• _抜粋テキスト_
□ □ □ □

キャッチコピーは“小さい、軽い、美しい。「ポケットスタイルPC」誕生”。コピー通り、 CMでは歩く女性の、ジーンズのポケットにタイプPがしっかりと収まっている。

確かに「美しい」。カラーリングのキレイさや、仕上げの質感の良さが伝わってくる。まさか本当にポケットに入れて歩くことはしないだろうが、「小さい」、「軽い」もよくわかる。よくできたCMだ。魅惑的な女性のヒップラインに目を奪われることなく、商品に目が引きつけられる。

冷静になって、商品スペックを見てみる。

液晶は1600×768画素と高解像度だ。メモリも標準で2GB載っている。ソニーらしく、ブルートゥースも搭載している。

CPUはインテルのアトム。なるほど。「ソニーも“ネットブック(ミニノート)”市場に参戦」と噂されていたことがよく分かる。

5万円を切るか切らないかで激しい価格競争を繰り広げている、ミニノートPCと呼ばれる低価格ノートパソコン市場。ソニーは、オシャレな外観とちょっと豪華なスペックを盛り込み、10万円前後(価格はオープン)という価格で乗り込んできた。倍近い価格にもかかわらず、購入予約をしているのはどんな人なのだろう。

ヨドバシカメラで聞いてみた。「予約されている方の半数以上が女性ですよ」。店員は語る。「ネットブックは本来セカンドマシンの位置づけなので、決してスペックが高いとは言えないので1台目のパソコンとしてはあまりお勧めしないとご説明しているんですが、女性の方は固くご購入を決めて予約されておりまして」と、予約者の様子まで教えてくれた。

タイプP、オンナ心をわしづかみだ。

顧客が製品を購入する主たる理由をKBF(Key Buying Factor)という。ノートパソコンで考えれば、軽さやバッテリーの持ち、画面の見やすさ、タイピングしやすいキーピッチなどが挙げられるだろう。確かにタイプPはそのいずれも満たしている。しかし、予約者の過半を占めるという女性たちのKBFは、恐らくそれだけではないだろう。

□ □ □ □

• _提供データ_
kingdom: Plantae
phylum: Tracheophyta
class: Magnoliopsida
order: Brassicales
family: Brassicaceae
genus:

□ □ □ □

• _課題の目的_
タイプPについての抜粋テキストから、「液晶は1600×768画素と」から「タイプP、オンナ心をわしづかみだ。」までの部分を一字も変えずに書き写してください。

• _課題の出力_
液晶は1600×768画素と高解像度だ。メモリも標準で2GB載っている。ソニーらしく、ブルートゥースも搭載している。

CPUはインテルのアトム。なるほど。「ソニーも“ネットブック(ミニノート)”市場に参戦」と噂されていたことがよく分かる。

5万円を切るか切らないかで激しい価格競争を繰り広げている、ミニノートPCと呼ばれる低価格ノートパソコン市場。ソニーは、オシャレな外観とちょっと豪華なスペックを盛り込み、10万円前後(価格はオープン)という価格で乗り込んできた。倍近い価格にもかかわらず、購入予約をしているのはどんな人なのだろう。

ヨドバシカメラで聞いてみた。「予約されている方の半数以上が女性ですよ」。店員は語る。「ネットブックは本来セカンドマシンの位置づけなので、決してスペックが高いとは言えないので1台目のパソコンとしてはあまりお勧めしないとご説明しているんですが、女性の方は固くご購入を決めて予約されておりまして」と、予約者の様子まで教えてくれた。

タイプP、オンナ心をわしづかみだ。